Vize für ein paar Tage: Ahmadinedschad muss für seinen Vertrauten Maschaie (Foto) einen neuen Posten finden.
(Foto: dpa)
Die Oppositionsführer im Iran forderten die geistlichen Würdenträger des Landes auf, die seit Beginn der Proteste herrschende Unterdrückung durch die Behörden zu beenden. "Wir zählen darauf, dass Sie - die höchsten geistlichen Würdenträger - die Behörden an die schädlichen Konsequenzen der Nicht-Einhaltung der Gesetze erinnern", heißt es in dem Schreiben, das im Internet veröffentlicht wurde.
Ahmadinedschad lässt Maschaie fallen
Der geistliche Führer Irans, Ayatollah Ali Chamenei, rief derweil nach der Entlassung von Vize-Präsident Esfandiar Rahim Maschaie seine Landsleute zur Einheit auf. "Die Entwicklungen der vergangenen Tage sollten nicht zu Meinungsverschiedenheiten führen", sagte Chamenei in einer im Fernsehen übertragenen Rede, ohne Maschaie zu erwähnen: "Ihr solltet alle auf brüderliche Art zusammenarbeiten, um das Land voranzubringen."
Unterdessen geht der Machtkampf zwischen politischem Establishment und Opposition weiter.
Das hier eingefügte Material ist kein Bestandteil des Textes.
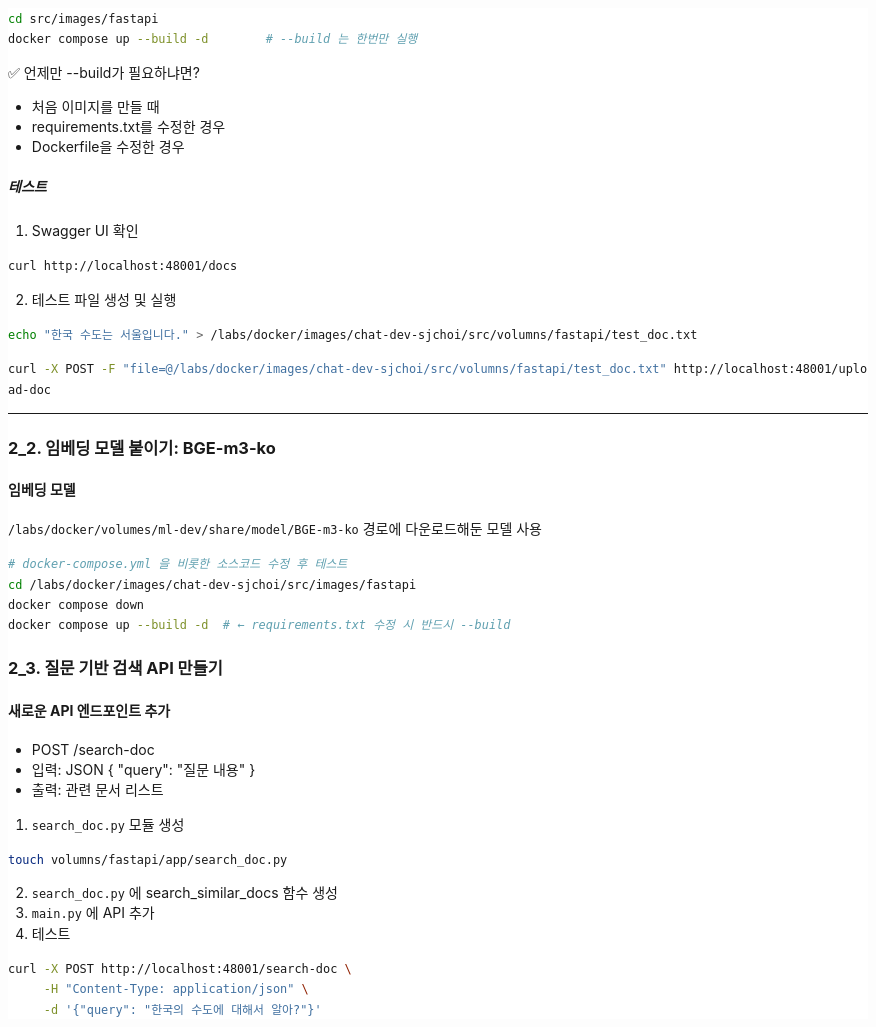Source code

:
 ```bash
cd src/images/fastapi
docker compose up --build -d        # --build 는 한번만 실행
```

✅ 언제만 --build가 필요하냐면?
- 처음 이미지를 만들 때
- requirements.txt를 수정한 경우
- Dockerfile을 수정한 경우

##### 테스트

1) Swagger UI 확인
```bash
curl http://localhost:48001/docs
```
2) 테스트 파일 생성 및 실행
```bash
echo "한국 수도는 서울입니다." > /labs/docker/images/chat-dev-sjchoi/src/volumns/fastapi/test_doc.txt
```
```bash
curl -X POST -F "file=@/labs/docker/images/chat-dev-sjchoi/src/volumns/fastapi/test_doc.txt" http://localhost:48001/upload-doc
```

---

### 2_2. 임베딩 모델 붙이기: BGE-m3-ko

#### 임베딩 모델

`/labs/docker/volumes/ml-dev/share/model/BGE-m3-ko` 경로에 다운로드해둔 모델 사용

```bash
# docker-compose.yml 을 비롯한 소스코드 수정 후 테스트
cd /labs/docker/images/chat-dev-sjchoi/src/images/fastapi
docker compose down
docker compose up --build -d  # ← requirements.txt 수정 시 반드시 --build
```

### 2_3. 질문 기반 검색 API 만들기

#### 새로운 API 엔드포인트 추가

- POST /search-doc
- 입력: JSON { "query": "질문 내용" }
- 출력: 관련 문서 리스트

1. `search_doc.py` 모듈 생성
```bash
touch volumns/fastapi/app/search_doc.py
```
2. `search_doc.py` 에 search_similar_docs 함수 생성
3. `main.py` 에 API 추가
4. 테스트
```bash
curl -X POST http://localhost:48001/search-doc \
     -H "Content-Type: application/json" \
     -d '{"query": "한국의 수도에 대해서 알아?"}'
```
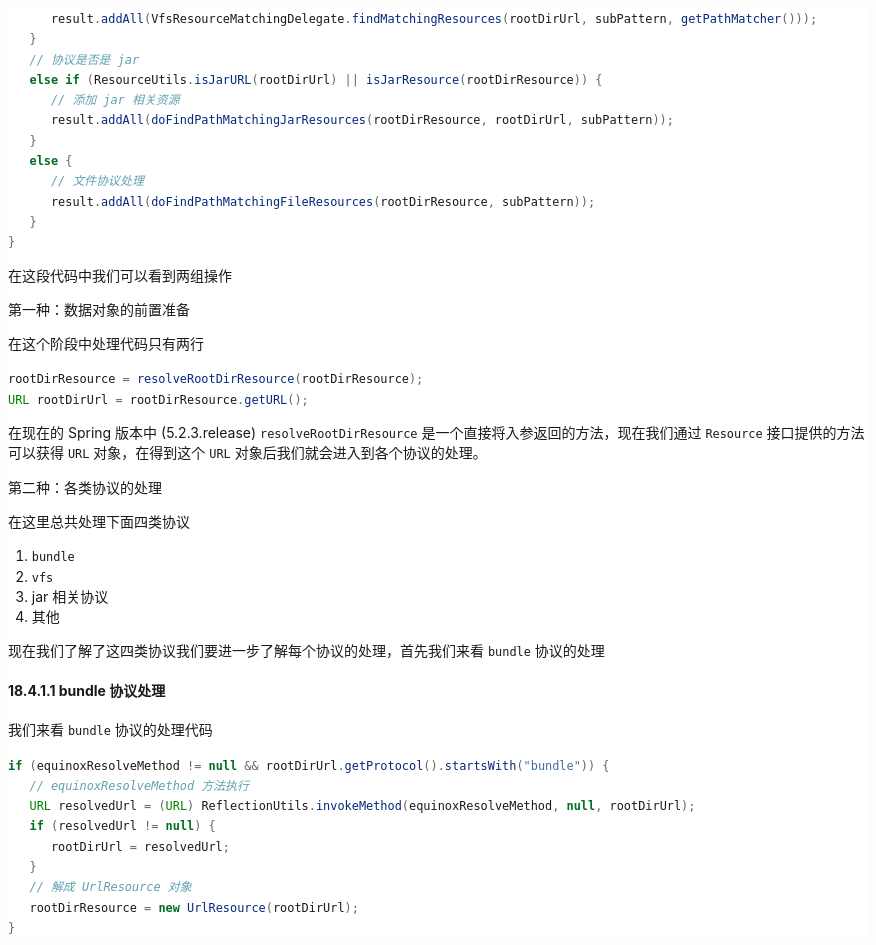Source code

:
 ```java
      result.addAll(VfsResourceMatchingDelegate.findMatchingResources(rootDirUrl, subPattern, getPathMatcher()));
   }
   // 协议是否是 jar
   else if (ResourceUtils.isJarURL(rootDirUrl) || isJarResource(rootDirResource)) {
      // 添加 jar 相关资源
      result.addAll(doFindPathMatchingJarResources(rootDirResource, rootDirUrl, subPattern));
   }
   else {
      // 文件协议处理
      result.addAll(doFindPathMatchingFileResources(rootDirResource, subPattern));
   }
}
```

在这段代码中我们可以看到两组操作

第一种：数据对象的前置准备

在这个阶段中处理代码只有两行

```java
rootDirResource = resolveRootDirResource(rootDirResource);
URL rootDirUrl = rootDirResource.getURL();
```

在现在的 Spring 版本中 (5.2.3.release) `resolveRootDirResource` 是一个直接将入参返回的方法，现在我们通过 `Resource` 接口提供的方法可以获得 `URL` 对象，在得到这个 `URL` 对象后我们就会进入到各个协议的处理。



第二种：各类协议的处理

在这里总共处理下面四类协议

1. `bundle`
2. `vfs`
3. jar 相关协议
4. 其他



现在我们了解了这四类协议我们要进一步了解每个协议的处理，首先我们来看 `bundle` 协议的处理



#### 18.4.1.1 bundle 协议处理

我们来看 `bundle` 协议的处理代码

```java
if (equinoxResolveMethod != null && rootDirUrl.getProtocol().startsWith("bundle")) {
   // equinoxResolveMethod 方法执行
   URL resolvedUrl = (URL) ReflectionUtils.invokeMethod(equinoxResolveMethod, null, rootDirUrl);
   if (resolvedUrl != null) {
      rootDirUrl = resolvedUrl;
   }
   // 解成 UrlResource 对象
   rootDirResource = new UrlResource(rootDirUrl);
}
```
Im mächtigen Expertenrat macht eine konservative Mehrheit Front gegen den reformorientierten Vorsitzenden des Gremiums, Ex-Präsident Akbar Hashemi Rafsandschani. In einem von 50 der 88 Mitglieder unterzeichneten Statement wird Rafsandschani aufgefordert, seine Loyalität zum islamischen System im Iran und seine Unterstützung für den obersten Führer Ajatollah Ali Chamenei offen klarzustellen. Außerdem solle er sein Engagement für die Opposition "endgültig einstellen".